▸ Directions for this task
Render the lines below as a JSON list of strings, one string per line, skipping blank lines. Leave the pictures out.

────

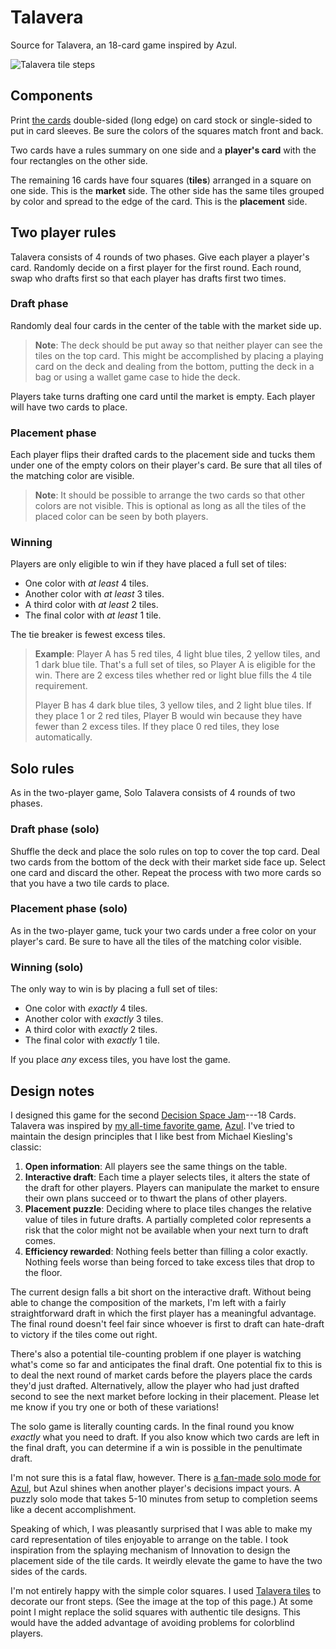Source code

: # Talavera

Source for Talavera, an 18-card game inspired by Azul.

![Talavera tile steps](steps.jpg)

## Components

Print [the cards](cards.pdf) double-sided (long edge) on card stock or
single-sided to put in card sleeves. Be sure the colors of the squares
match front and back.

Two cards have a rules summary on one side and a **player's card** with
the four rectangles on the other side. 

The remaining 16 cards have four squares (**tiles**) arranged in a
square on one side. This is the **market** side. The other side has
the same tiles grouped by color and spread to the edge of the
card. This is the **placement** side.

## Two player rules

Talavera consists of 4 rounds of two phases. Give each player a
player's card. Randomly decide on a first player for the first
round. Each round, swap who drafts first so that each player has
drafts first two times.

### Draft phase

Randomly deal four cards in the center of the table with the market
side up.

> **Note**: The deck should be put away so that neither player can see
> the tiles on the top card. This might be accomplished by placing a
> playing card on the deck and dealing from the bottom, putting the
> deck in a bag or using a wallet game case to hide the deck.

Players take turns drafting one card until the market is empty. Each
player will have two cards to place.

### Placement phase

Each player flips their drafted cards to the placement side and tucks
them under one of the empty colors on their player's card. Be sure
that all tiles of the matching color are visible.

> **Note**: It should be possible to arrange the two cards so that
> other colors are not visible. This is optional as long as all the
> tiles of the placed color can be seen by both players.

### Winning

Players are only eligible to win if they have placed a full set of tiles:

* One color with _at least_ 4 tiles.
* Another color with _at least_ 3 tiles.
* A third color with _at least_ 2 tiles.
* The final color with _at least_ 1 tile.

The tie breaker is fewest excess tiles.

> **Example**: Player A has 5 red tiles, 4 light blue tiles, 2 yellow
> tiles, and 1 dark blue tile. That's a full set of tiles, so Player A
> is eligible for the win. There are 2 excess tiles whether red or
> light blue fills the 4 tile requirement.
>
> Player B has 4 dark blue tiles, 3 yellow tiles, and 2 light blue
> tiles. If they place 1 or 2 red tiles, Player B would win because
> they have fewer than 2 excess tiles. If they place 0 red tiles, they
> lose automatically.

## Solo rules

As in the two-player game, Solo Talavera consists of 4 rounds of two phases.

### Draft phase (solo)

Shuffle the deck and place the solo rules on top to cover the top
card. Deal two cards from the bottom of the deck with their market
side face up. Select one card and discard the other. Repeat the
process with two more cards so that you have a two tile cards to place.

### Placement phase (solo)

As in the two-player game, tuck your two cards under a free color on
your player's card. Be sure to have all the tiles of the matching
color visible.

### Winning (solo)

The only way to win is by placing a full set of tiles:

* One color with _exactly_ 4 tiles.
* Another color with _exactly_ 3 tiles.
* A third color with _exactly_ 2 tiles.
* The final color with _exactly_ 1 tile.

If you place _any_ excess tiles, you have lost the game.


## Design notes

I designed this game for the second [Decision Space
Jam](https://www.decisionspacepodcast.com/decisionspacejam)---18
Cards. Talavera was inspired by [my all-time favorite
game](https://jlericson.com/2023/10/02/top10.html),
[Azul](https://jlericson.com/2020/01/04/azul-review.html). I've tried
to maintain the design principles that I like best from Michael
Kiesling's classic:

1. **Open information**: All players see the same things on the table.
2. **Interactive draft**: Each time a player selects tiles, it alters
   the state of the draft for other players. Players can manipulate
   the market to ensure their own plans succeed or to thwart the plans
   of other players.
3. **Placement puzzle**: Deciding where to place tiles changes the
   relative value of tiles in future drafts. A partially completed
   color represents a risk that the color might not be available when
   your next turn to draft comes.
4. **Efficiency rewarded**: Nothing feels better than filling a color
   exactly. Nothing feels worse than being forced to take excess tiles
   that drop to the floor.
   
The current design falls a bit short on the interactive draft. Without
being able to change the composition of the markets, I'm left with a
fairly straightforward draft in which the first player has a
meaningful advantage. The final round doesn't feel fair since whoever
is first to draft can hate-draft to victory if the tiles come out
right.

There's also a potential tile-counting problem if one player is
watching what's come so far and anticipates the final draft. One
potential fix to this is to deal the next round of market cards before
the players place the cards they'd just drafted. Alternatively, allow
the player who had just drafted second to see the next market before
locking in their placement. Please let me know if you try one or both
of these variations!

The solo game is literally counting cards. In the final round you know
_exactly_ what you need to draft. If you also know which two cards are
left in the final draft, you can determine if a win is possible in the
penultimate draft.

I'm not sure this is a fatal flaw, however. There is [a fan-made solo
mode for
Azul](https://boardgamegeek.com/filepage/164052/soloplay-azul-v1pdf),
but Azul shines when another player's decisions impact yours. A puzzly
solo mode that takes 5-10 minutes from setup to completion seems like
a decent accomplishment.

Speaking of which, I was pleasantly surprised that I was able to make
my card representation of tiles enjoyable to arrange on the table. I
took inspiration from the splaying mechanism of Innovation to design
the placement side of the tile cards. It weirdly elevate the game to
have the two sides of the cards.

I'm not entirely happy with the simple color squares. I used [Talavera
tiles](https://www.lafuente.com/Mexican-Decor/Talavera-Pottery/Talavera-Tile/)
to decorate our front steps. (See the image at the top of this page.)
At some point I might replace the solid squares with authentic tile
designs. This would have the added advantage of avoiding problems for
colorblind players.

<!-- LocalWords: Talavera Azul puzzly -->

────

▸ Answer for the task
[
  "Source code",
  ": # Talavera",
  "Source for Talavera, an 18-card game inspired by Azul.",
  "![Talavera tile steps](steps.jpg)",
  "## Components",
  "Print [the cards](cards.pdf) double-sided (long edge) on card stock or",
  "single-sided to put in card sleeves. Be sure the colors of the squares",
  "match front and back.",
  "Two cards have a rules summary on one side and a **player's card** with",
  "the four rectangles on the other side. ",
  "The remaining 16 cards have four squares (**tiles**) arranged in a",
  "square on one side. This is the **market** side. The other side has",
  "the same tiles grouped by color and spread to the edge of the",
  "card. This is the **placement** side.",
  "## Two player rules",
  "Talavera consists of 4 rounds of two phases. Give each player a",
  "player's card. Randomly decide on a first player for the first",
  "round. Each round, swap who drafts first so that each player has",
  "drafts first two times.",
  "### Draft phase",
  "Randomly deal four cards in the center of the table with the market",
  "side up.",
  "> **Note**: The deck should be put away so that neither player can see",
  "> the tiles on the top card. This might be accomplished by placing a",
  "> playing card on the deck and dealing from the bottom, putting the",
  "> deck in a bag or using a wallet game case to hide the deck.",
  "Players take turns drafting one card until the market is empty. Each",
  "player will have two cards to place.",
  "### Placement phase",
  "Each player flips their drafted cards to the placement side and tucks",
  "them under one of the empty colors on their player's card. Be sure",
  "that all tiles of the matching color are visible.",
  "> **Note**: It should be possible to arrange the two cards so that",
  "> other colors are not visible. This is optional as long as all the",
  "> tiles of the placed color can be seen by both players.",
  "### Winning",
  "Players are only eligible to win if they have placed a full set of tiles:",
  "* One color with _at least_ 4 tiles.",
  "* Another color with _at least_ 3 tiles.",
  "* A third color with _at least_ 2 tiles.",
  "* The final color with _at least_ 1 tile.",
  "The tie breaker is fewest excess tiles.",
  "> **Example**: Player A has 5 red tiles, 4 light blue tiles, 2 yellow",
  "> tiles, and 1 dark blue tile. That's a full set of tiles, so Player A",
  "> is eligible for the win. There are 2 excess tiles whether red or",
  "> light blue fills the 4 tile requirement.",
  ">",
  "> Player B has 4 dark blue tiles, 3 yellow tiles, and 2 light blue",
  "> tiles. If they place 1 or 2 red tiles, Player B would win because",
  "> they have fewer than 2 excess tiles. If they place 0 red tiles, they",
  "> lose automatically.",
  "## Solo rules",
  "As in the two-player game, Solo Talavera consists of 4 rounds of two phases.",
  "### Draft phase (solo)",
  "Shuffle the deck and place the solo rules on top to cover the top",
  "card. Deal two cards from the bottom of the deck with their market",
  "side face up. Select one card and discard the other. Repeat the",
  "process with two more cards so that you have a two tile cards to place.",
  "### Placement phase (solo)",
  "As in the two-player game, tuck your two cards under a free color on",
  "your player's card. Be sure to have all the tiles of the matching",
  "color visible.",
  "### Winning (solo)",
  "The only way to win is by placing a full set of tiles:",
  "* One color with _exactly_ 4 tiles.",
  "* Another color with _exactly_ 3 tiles.",
  "* A third color with _exactly_ 2 tiles.",
  "* The final color with _exactly_ 1 tile.",
  "If you place _any_ excess tiles, you have lost the game.",
  "## Design notes",
  "I designed this game for the second [Decision Space",
  "Jam](https://www.decisionspacepodcast.com/decisionspacejam)---18",
  "Cards. Talavera was inspired by [my all-time favorite",
  "game](https://jlericson.com/2023/10/02/top10.html),",
  "[Azul](https://jlericson.com/2020/01/04/azul-review.html). I've tried",
  "to maintain the design principles that I like best from Michael",
  "Kiesling's classic:",
  "1. **Open information**: All players see the same things on the table.",
  "2. **Interactive draft**: Each time a player selects tiles, it alters",
  "   the state of the draft for other players. Players can manipulate",
  "   the market to ensure their own plans succeed or to thwart the plans",
  "   of other players.",
  "3. **Placement puzzle**: Deciding where to place tiles changes the",
  "   relative value of tiles in future drafts. A partially completed",
  "   color represents a risk that the color might not be available when",
  "   your next turn to draft comes.",
  "4. **Efficiency rewarded**: Nothing feels better than filling a color",
  "   exactly. Nothing feels worse than being forced to take excess tiles",
  "   that drop to the floor.",
  "The current design falls a bit short on the interactive draft. Without",
  "being able to change the composition of the markets, I'm left with a",
  "fairly straightforward draft in which the first player has a",
  "meaningful advantage. The final round doesn't feel fair since whoever",
  "is first to draft can hate-draft to victory if the tiles come out",
  "right.",
  "There's also a potential tile-counting problem if one player is",
  "watching what's come so far and anticipates the final draft. One",
  "potential fix to this is to deal the next round of market cards before",
  "the players place the cards they'd just drafted. Alternatively, allow",
  "the player who had just drafted second to see the next market before",
  "locking in their placement. Please let me know if you try one or both",
  "of these variations!",
  "The solo game is literally counting cards. In the final round you know",
  "_exactly_ what you need to draft. If you also know which two cards are",
  "left in the final draft, you can determine if a win is possible in the",
  "penultimate draft.",
  "I'm not sure this is a fatal flaw, however. There is [a fan-made solo",
  "mode for",
  "Azul](https://boardgamegeek.com/filepage/164052/soloplay-azul-v1pdf),",
  "but Azul shines when another player's decisions impact yours. A puzzly",
  "solo mode that takes 5-10 minutes from setup to completion seems like",
  "a decent accomplishment.",
  "Speaking of which, I was pleasantly surprised that I was able to make",
  "my card representation of tiles enjoyable to arrange on the table. I",
  "took inspiration from the splaying mechanism of Innovation to design",
  "the placement side of the tile cards. It weirdly elevate the game to",
  "have the two sides of the cards.",
  "I'm not entirely happy with the simple color squares. I used [Talavera",
  "tiles](https://www.lafuente.com/Mexican-Decor/Talavera-Pottery/Talavera-Tile/)",
  "to decorate our front steps. (See the image at the top of this page.)",
  "At some point I might replace the solid squares with authentic tile",
  "designs. This would have the added advantage of avoiding problems for",
  "colorblind players.",
  "<!-- LocalWords: Talavera Azul puzzly -->"
]